Extension shares facts about Iowa hunger in Meals from the Heartland Learning Lab

Kim Greder with ISU Extension display

When 15,000 Iowans were packaging 4 million meals for starving people around the world during a September humanitarian effort in Des Moines, they also got an education about hunger right here in Iowa. Meals from the Heartland showed them how to package the life-sustaining meals, but ISU Extension gave them the facts about food insecurity and hunger in the state.

Those facts include 351,000 Iowans who don’t have enough food to eat, said Kim Greder, an ISU Extension family life specialist and associate professor who leads the Iowa Food Insecurity project. In 2008 more than 300,000 Iowans received food assistance — what used to be known as food stamps — a 38 percent increase from 2007. In addition, 2.3 million requests were made to Iowa food pantries and soup kitchens in 2008, a 63 percent increase from 2003.

These tough statistics were included in the Meals from the Heartland Learning Lab, a mobile semi-truck trailer that ISU Extension outfitted with educational displays about “who’s really hungry and why” in Iowa, Greder said.

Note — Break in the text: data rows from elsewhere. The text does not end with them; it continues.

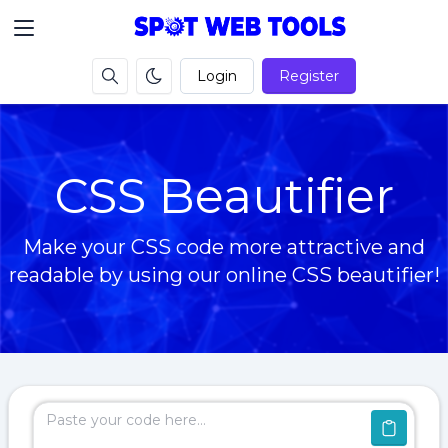
Login
Register
CSS Beautifier
Make your CSS code more attractive and
readable by using our online CSS beautifier!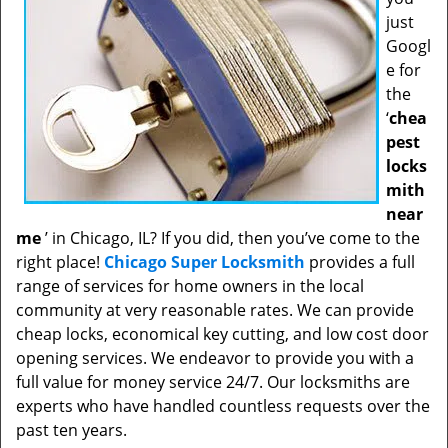
just
Googl
e for
the
‘
chea
pest
locks
mith
near
me
’ in Chicago, IL? If you did, then you’ve come to the
right place!
Chicago Super Locksmith
provides a full
range of services for home owners in the local
community at very reasonable rates. We can provide
cheap locks, economical key cutting, and low cost door
opening services. We endeavor to provide you with a
full value for money service 24/7. Our locksmiths are
experts who have handled countless requests over the
past ten years.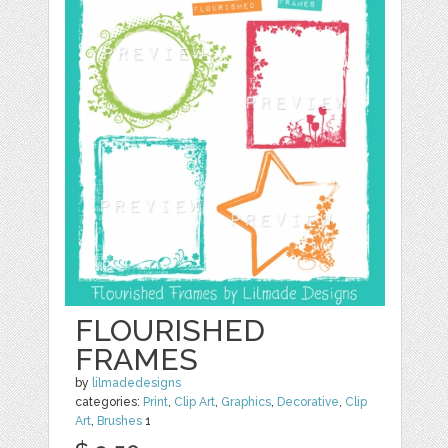
FLOURISHED
FRAMES
by
lilmadedesigns
categories:
Print
,
Clip Art
,
Graphics
,
Decorative
,
Clip
Art
,
Brushes
1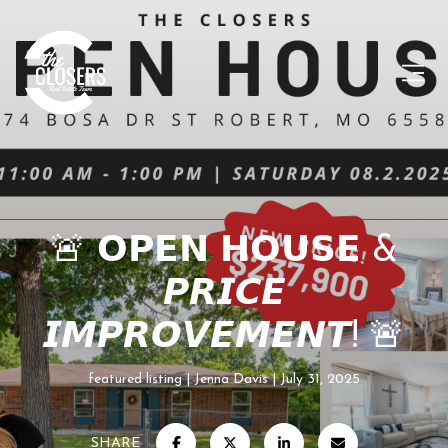
🚨 𝗢𝗣𝗘𝗡 𝗛𝗢𝗨𝗦𝗘 &
𝙋𝙍𝙄𝘾𝙀
𝙄𝙈𝙋𝙍𝙊𝙑𝙀𝙈𝙀𝙉𝙏! 🚨
featured listing
Jenna Davis
July 31, 2025
SHARE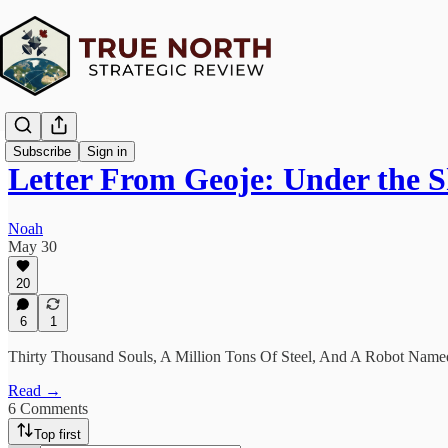
Subscribe
Sign in
Letter From Geoje: Under the
Noah
May 30
20
6
1
Thirty Thousand Souls, A Million Tons Of Steel, And A Robot Nam
Read →
6 Comments
Top first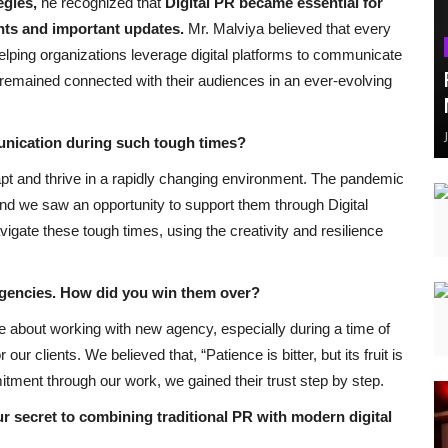
egies
,
he recognized that
Digital PR became essential for
nts and important updates.
Mr. Malviya believed that every
lping organizations leverage digital platforms to communicate
y remained connected with their audiences in an ever-evolving
unication during such tough times?
pt and thrive in a rapidly changing environment. The pandemic
nd we saw an opportunity to support them through Digital
igate these tough times, using the creativity and resilience
agencies. How did you win them over?
e about working with new agency, especially during a time of
 our clients. We believed that, “Patience is bitter, but its fruit is
ment through our work, we gained their trust step by step.
r secret to combining traditional PR with modern digital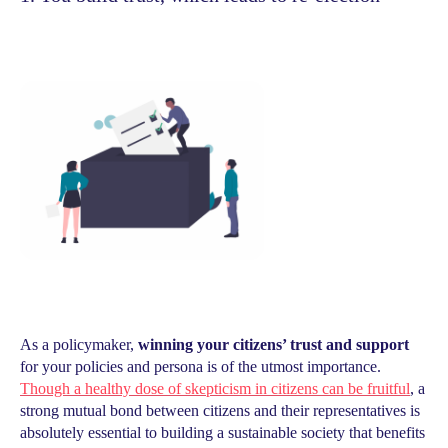
As a policymaker,
winning your citizens’ trust and support
for your policies and persona is of the utmost importance.
Though a healthy dose of skepticism in citizens can be fruitful
, a
strong mutual bond between citizens and their representatives is
absolutely essential to building a sustainable society that benefits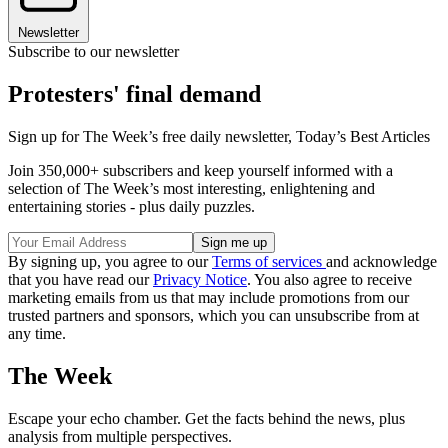
Newsletter
Subscribe to our newsletter
Protesters' final demand
Sign up for The Week’s free daily newsletter,
Today’s Best Articles
Join 350,000+ subscribers and keep yourself informed with a
selection of The Week’s most interesting, enlightening and
entertaining stories - plus daily puzzles.
By signing up, you agree to our
Terms of services
and acknowledge
that you have read our
Privacy Notice
. You also agree to receive
marketing emails from us that may include promotions from our
trusted partners and sponsors, which you can unsubscribe from at
any time.
The Week
Escape your echo chamber. Get the facts behind the news, plus
analysis from multiple perspectives.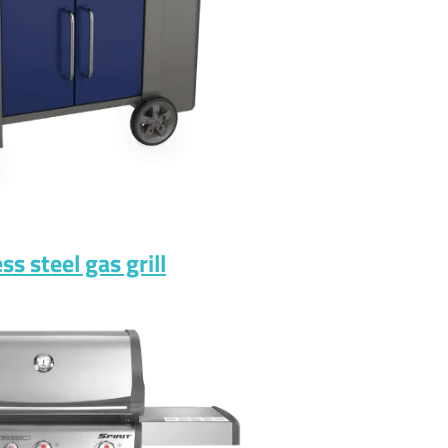
s steel gas grill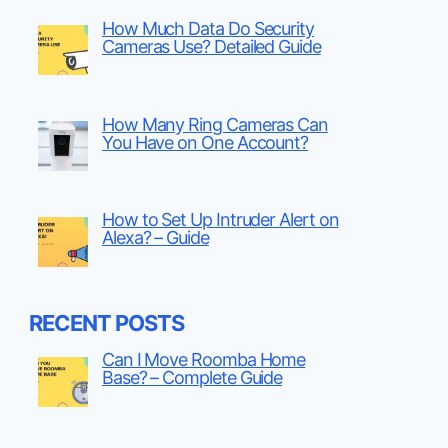
How Much Data Do Security
Cameras Use? Detailed Guide
How Many Ring Cameras Can
You Have on One Account?
How to Set Up Intruder Alert on
Alexa? – Guide
RECENT POSTS
Can I Move Roomba Home
Base? – Complete Guide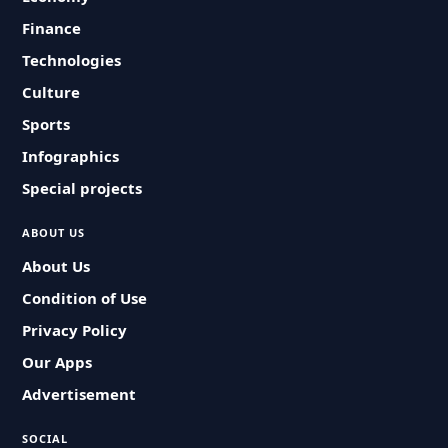
Finance
Technologies
Culture
Sports
Infographics
Special projects
ABOUT US
About Us
Condition of Use
Privacy Policy
Our Apps
Advertisement
SOCIAL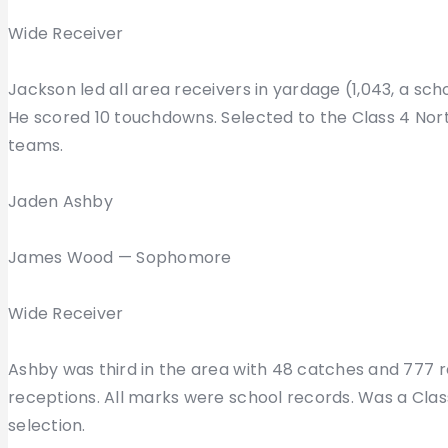
Wide Receiver
Jackson led all area receivers in yardage (1,043, a s
He scored 10 touchdowns. Selected to the Class 4 Nort
teams.
Jaden Ashby
James Wood — Sophomore
Wide Receiver
Ashby was third in the area with 48 catches and 777 rec
receptions. All marks were school records. Was a Cla
selection.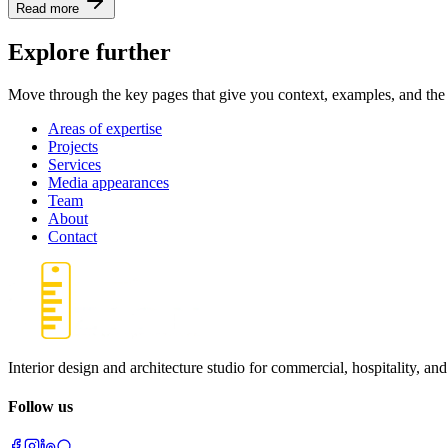
Read more
Explore further
Move through the key pages that give you context, examples, and the 
Areas of expertise
Projects
Services
Media appearances
Team
About
Contact
Interior design and architecture studio for commercial, hospitality, and
Follow us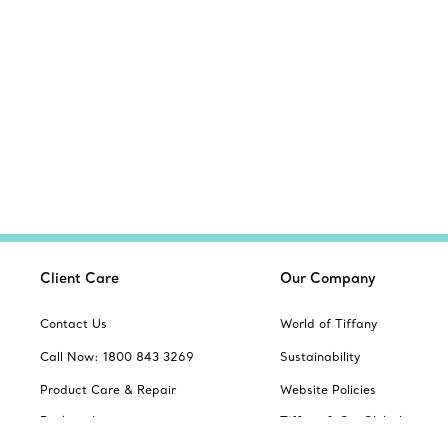
Client Care
Our Company
Contact Us
World of Tiffany
Call Now: 1800 843 3269
Sustainability
Product Care & Repair
Website Policies
Book an In-store
Tiffany & Co. Global
Appointment
Servicing Terms & Condition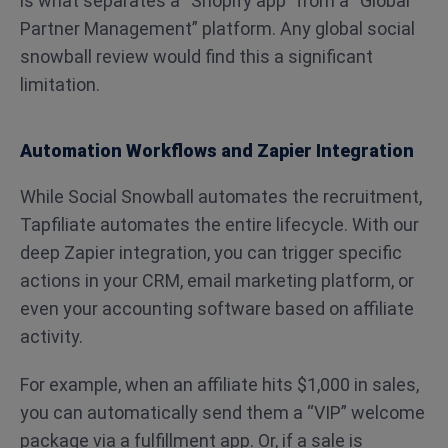
is what separates a “Shopify app” from a “Global
Partner Management” platform. Any global social
snowball review would find this a significant
limitation.
Automation Workflows and Zapier Integration
While Social Snowball automates the recruitment,
Tapfiliate automates the entire lifecycle. With our
deep Zapier integration, you can trigger specific
actions in your CRM, email marketing platform, or
even your accounting software based on affiliate
activity.
For example, when an affiliate hits $1,000 in sales,
you can automatically send them a “VIP” welcome
package via a fulfillment app. Or, if a sale is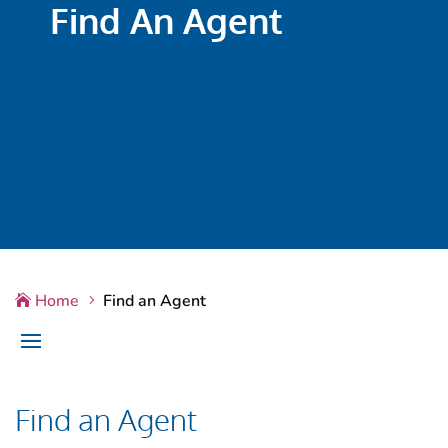
Find An Agent
Home
Find an Agent

5
Find an Agent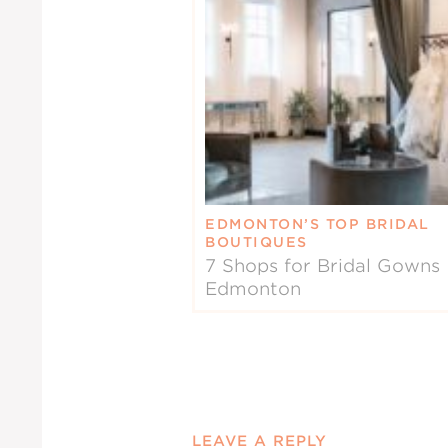
EDMONTON’S TOP BRIDAL
BOUTIQUES
7 Shops for Bridal Gowns 
Edmonton
LEAVE A REPLY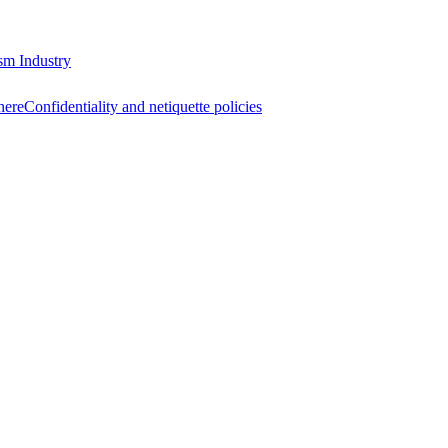
sm Industry
here
Confidentiality and netiquette policies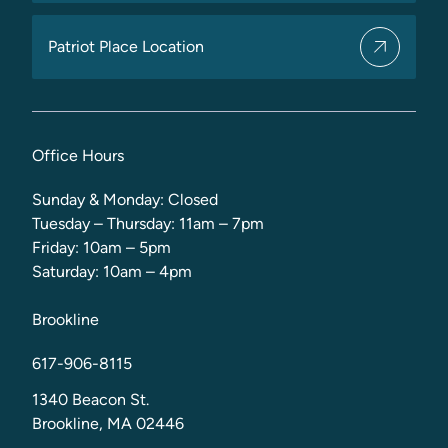
Patriot Place Location
Office Hours
Sunday & Monday: Closed
Tuesday – Thursday: 11am – 7pm
Friday: 10am – 5pm
Saturday: 10am – 4pm
Brookline
617-906-8115
1340 Beacon St.
Brookline, MA 02446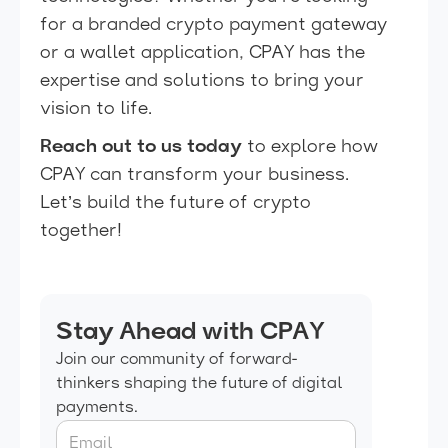
for a branded crypto payment gateway
or a wallet application, CPAY has the
expertise and solutions to bring your
vision to life.
Reach out to us today
to explore how
CPAY can transform your business.
Let’s build the future of crypto
together!
Stay Ahead with CPAY
Join our community of forward-
thinkers shaping the future of digital
payments.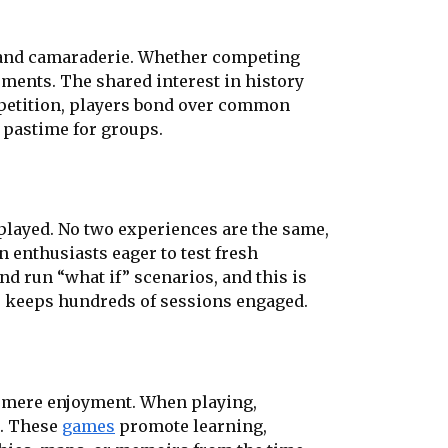
 and camaraderie. Whether competing
ments. The shared interest in history
mpetition, players bond over common
 pastime for groups.
eplayed. No two experiences are the same,
n enthusiasts eager to test fresh
nd run “what if” scenarios, and this is
s keeps hundreds of sessions engaged.
d mere enjoyment. When playing,
t. These
games
promote learning,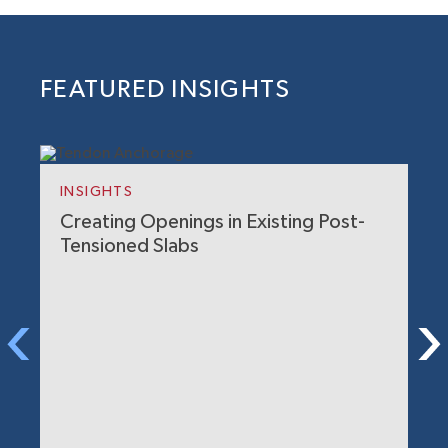
FEATURED INSIGHTS
INSIGHTS
Creating Openings in Existing Post-
Tensioned Slabs
I
H
M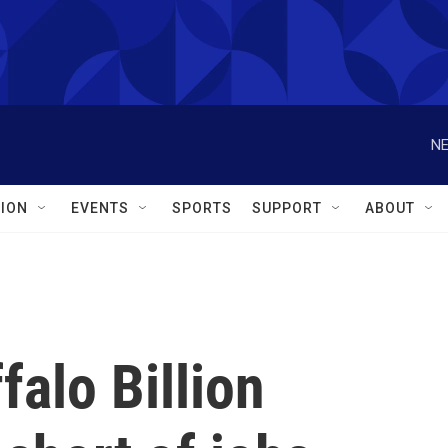
NE
ION
EVENTS
SPORTS
SUPPORT
ABOUT
falo Billion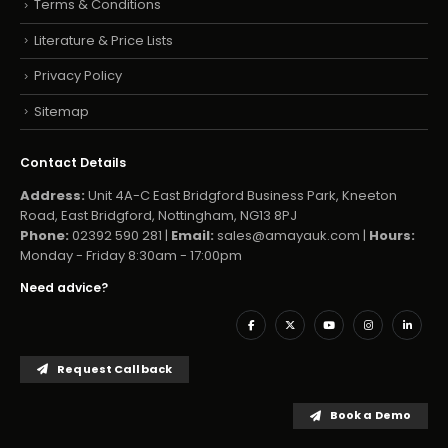
Terms & Conditions
Literature & Price Lists
Privacy Policy
Sitemap
Contact Details
Address:
Unit 4A-C East Bridgford Business Park, Kneeton
Road, East Bridgford, Nottingham, NG13 8PJ
Phone:
02392 590 281 |
Email:
sales@amayauk.com
|
Hours:
Monday - Friday 8:30am - 17:00pm
Need advice?
Request Callback
Book a Demo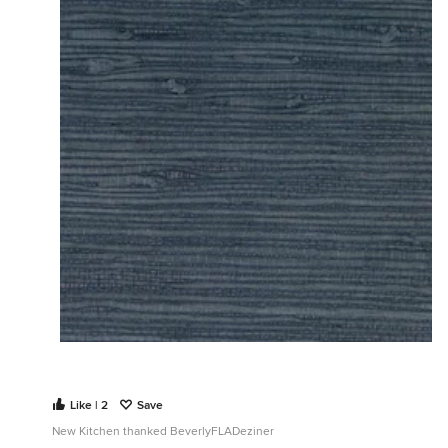
Like | 2
Save
New Kitchen thanked BeverlyFLADeziner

The Meals from the Heartland meal-packaging project began in 2007, feeding the hungry overseas. The nonprofit organization also collects food to distribute to Iowa families. By 2009, organizers felt that although their volunteers understood the need to fight hunger around the world, they didn’t fully recognize the needs in Iowa. So they called on ISU Extension for help, Greder explained.

Meals from the Heartland provided the trailer, and ISU Extension developed self-guided educational displays to help Iowans learn about food insecurity and hunger in Iowa, Greder said. “A key part is to help people see how they can make a difference individually and collectively in lessening food insecurity and hunger.”

Food insecurity is a complex problem and affects people’s health, worker productivity, growth and development of children, sense of well-being and quality of life. Just giving people food won’t solve the problem of hunger in Iowa, Greder said. “It takes people to become involved and get to know people who are in poverty — and involving them in finding solutions.”